Governance, Risk & Compliance (GRC) Analyst

Governance, Risk & Compliance Analyst

Ivo is an AI-powered contract review and legal technology company transforming how organizations review, negotiate, and manage contracts. Security, privacy, and trust are foundational to our platform and customer relationships. As we continue to scale, we are looking for a highly motivated Governance, Risk & Compliance (GRC) Analyst to support and mature Ivo's security compliance and risk management programs.

Ivo is seeking a detail-oriented and proactive GRC Analyst to support the company's compliance, risk management, and security assurance initiatives. This role will play a key part in maintaining and enhancing Ivo's compliance programs, including SOC 2 Type II, ISO 27001, CSA STAR, and ISO/IEC 42001.
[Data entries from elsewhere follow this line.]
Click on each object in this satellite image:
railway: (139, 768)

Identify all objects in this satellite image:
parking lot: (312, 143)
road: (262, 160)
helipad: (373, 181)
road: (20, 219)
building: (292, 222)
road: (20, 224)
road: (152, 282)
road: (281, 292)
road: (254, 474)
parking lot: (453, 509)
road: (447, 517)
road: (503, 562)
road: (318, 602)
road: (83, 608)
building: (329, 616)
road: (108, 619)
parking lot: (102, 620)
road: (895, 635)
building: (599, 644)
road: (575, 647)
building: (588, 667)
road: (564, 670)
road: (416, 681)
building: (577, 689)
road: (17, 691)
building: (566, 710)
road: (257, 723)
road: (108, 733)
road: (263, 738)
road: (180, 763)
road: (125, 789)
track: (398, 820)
The ideal candidate has experience supporting security audits, managing evidence collection, conducting risk assessments, maintaining policies and procedures, and partnering cross-functionally with engineering, IT, legal, HR, and business stakeholders. This is a fully onsite role based out of Ivo's San Francisco headquarters to support close cross-functional collaboration with Security, Engineering, IT, and Operations teams.

Responsibilities include:

• Support and coordinate Ivo's compliance programs including SOC 2 Type II, ISO 27001, CSA STAR, and ISO/IEC 42001.
• Assist with annual audits, surveillance audits, and customer security assessments.
• Coordinate evidence collection and maintain audit readiness across teams.
• Support and maintain Ivo's Vanta GRC platform and associated compliance workflows.
• Monitor automated compliance evidence collection and control monitoring within Vanta.
• Perform vendor and third-party risk assessments.
• Support enterprise risk management and risk register maintenance.
• Maintain and update security policies, standards, and procedures.
• Support AI governance and responsible AI compliance initiatives.
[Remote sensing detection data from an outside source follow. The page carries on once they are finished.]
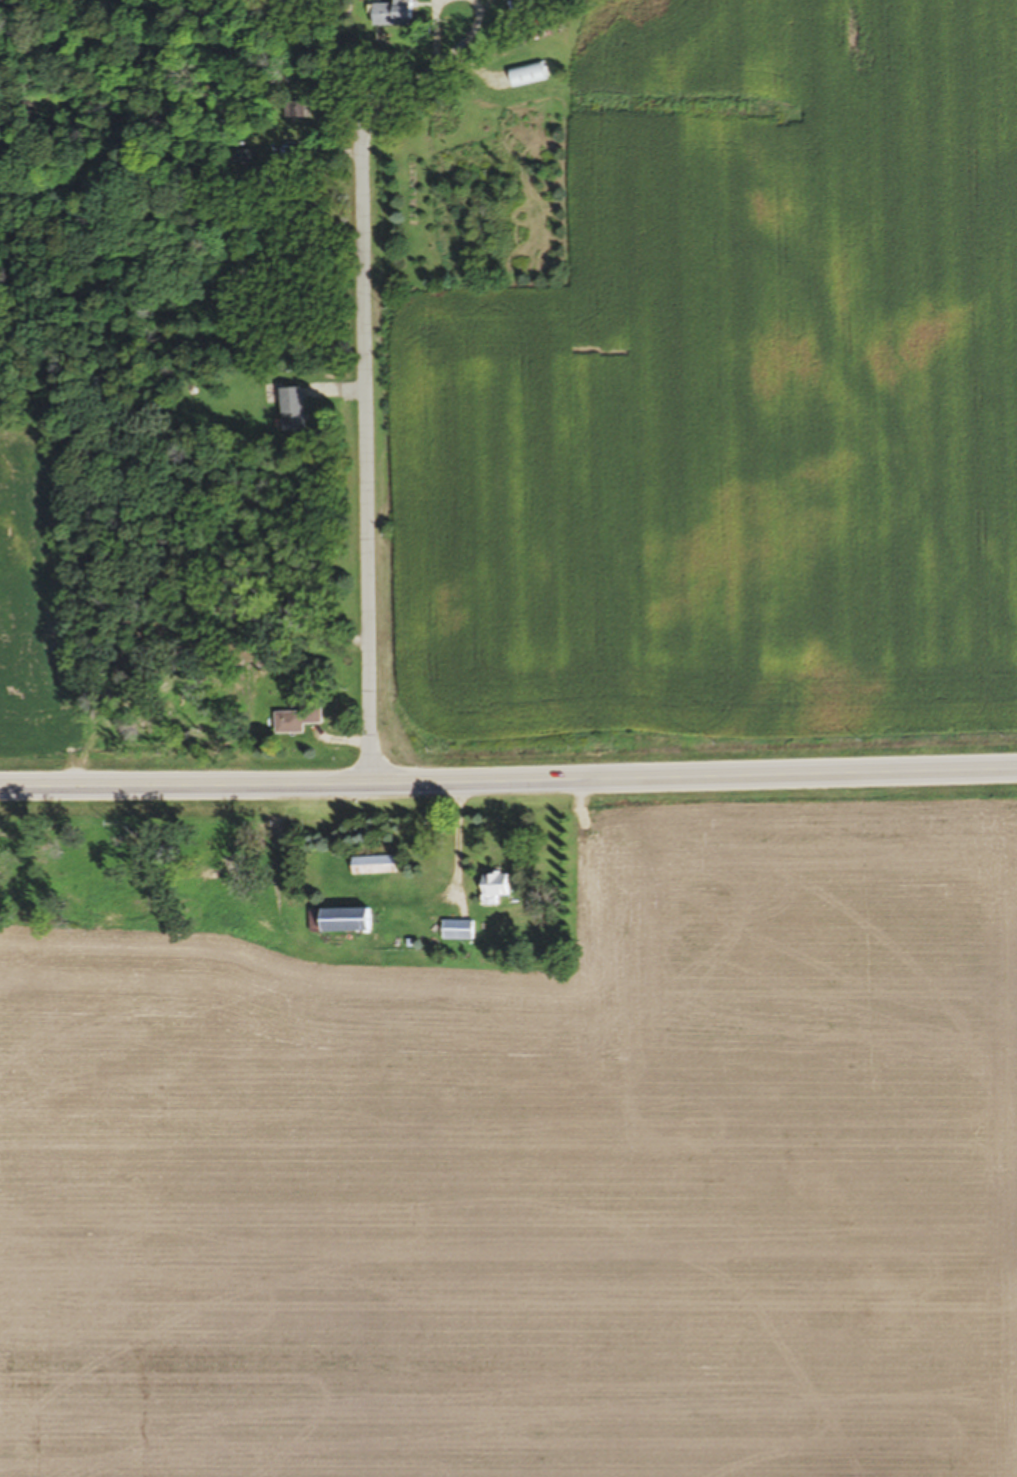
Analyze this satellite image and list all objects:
building: (392, 15)
road: (369, 364)
building: (293, 410)
building: (294, 721)
road: (508, 771)
building: (373, 866)
building: (494, 889)
building: (346, 922)
building: (457, 931)

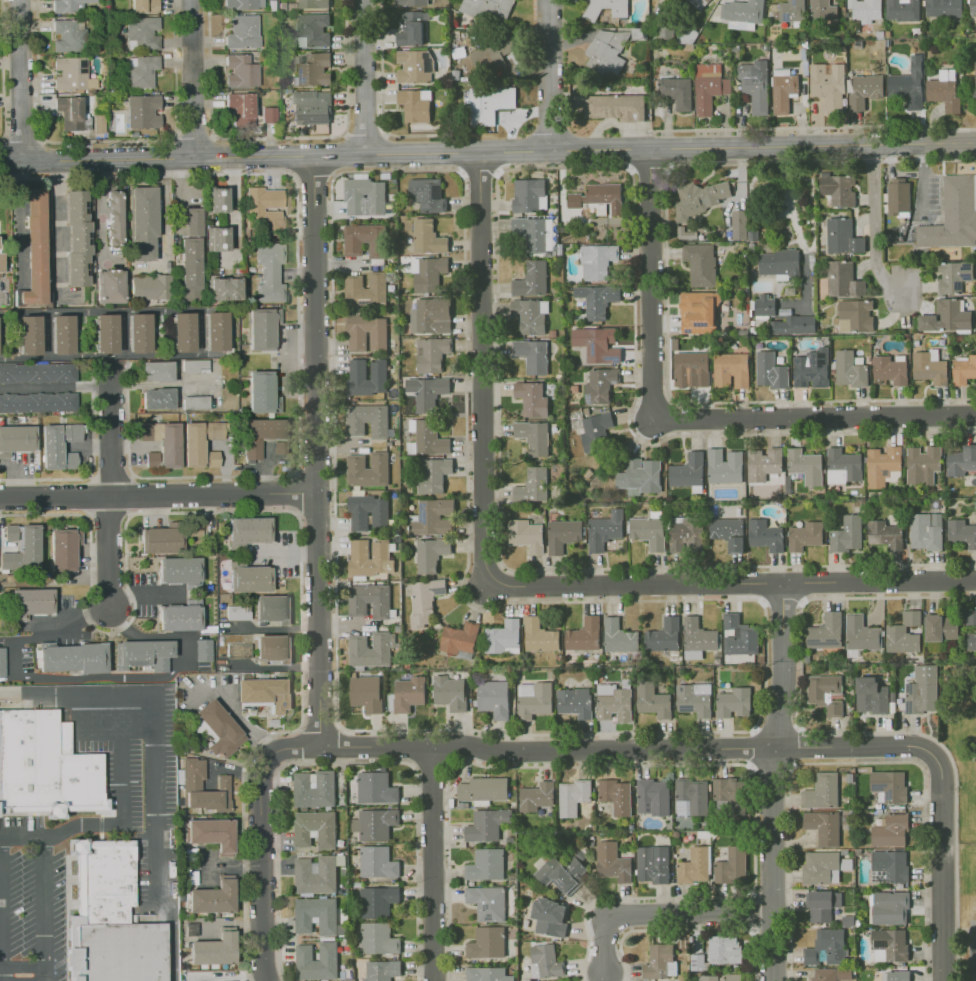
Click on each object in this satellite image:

Required qualifications include:

• 3–5 years of experience in Governance, Risk & Compliance (GRC), Information Security, IT Audit, or related field.
• Hands-on experience supporting SOC 2 Type II, ISO 27001, CSA STAR, and in-depth knowledge of ISO/IEC 42001.
• Experience administering or working extensively with Vanta or similar GRC/compliance automation platforms.
• Experience managing and maintaining a customer-facing Trust Center, including security documentation, compliance artifacts, sub-processor disclosures, and customer assurance materials.
• Strong understanding of information security principles and common security controls.
• Experience with audits, evidence management, and customer security reviews.
• Excellent written and verbal communication skills.
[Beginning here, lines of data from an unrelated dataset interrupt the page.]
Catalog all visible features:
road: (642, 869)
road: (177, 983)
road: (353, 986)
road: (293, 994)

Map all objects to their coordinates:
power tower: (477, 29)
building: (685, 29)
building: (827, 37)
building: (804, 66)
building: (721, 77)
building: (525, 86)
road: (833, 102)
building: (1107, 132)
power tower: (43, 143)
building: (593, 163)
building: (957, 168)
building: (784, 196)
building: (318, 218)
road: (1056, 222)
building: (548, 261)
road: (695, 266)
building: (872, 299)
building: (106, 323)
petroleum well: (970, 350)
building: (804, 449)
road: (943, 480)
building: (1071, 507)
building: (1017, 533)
Preferred qualifications include:

• Experience working at a SaaS or AI company.
• Familiarity with GDPR, CCPA, privacy regulations, and third-party risk management.
• Knowledge of cloud environments such as GCP, AWS, or Azure.
• Relevant certifications such as Security+, CISA, CRISC, CCSK, or ISO 27001 Lead Implementer/Auditor.

What we're looking for includes:

• Strong attention to detail and accountability.
• Collaborative mindset with strong cross-functional communication skills.
• Ability to translate compliance requirements into practical operational processes.
• Interest in emerging AI governance and security frameworks.
• Self-starter mentality with a continuous improvement mindset.

Compensation and benefits include:

• Competitive salary ($135k - $165k) and equity package.
• Comprehensive health, dental, and vision coverage.
• Flexible PTO.
• Collaborative onsite work environment (5 days) at Ivo's San Francisco headquarters.
• Opportunity to help shape the security and compliance foundation of a rapidly growing AI company.

Ivo is an equal opportunity employer and values diversity at all levels of the organization. We celebrate diversity and are committed to creating an inclusive environment for all employees.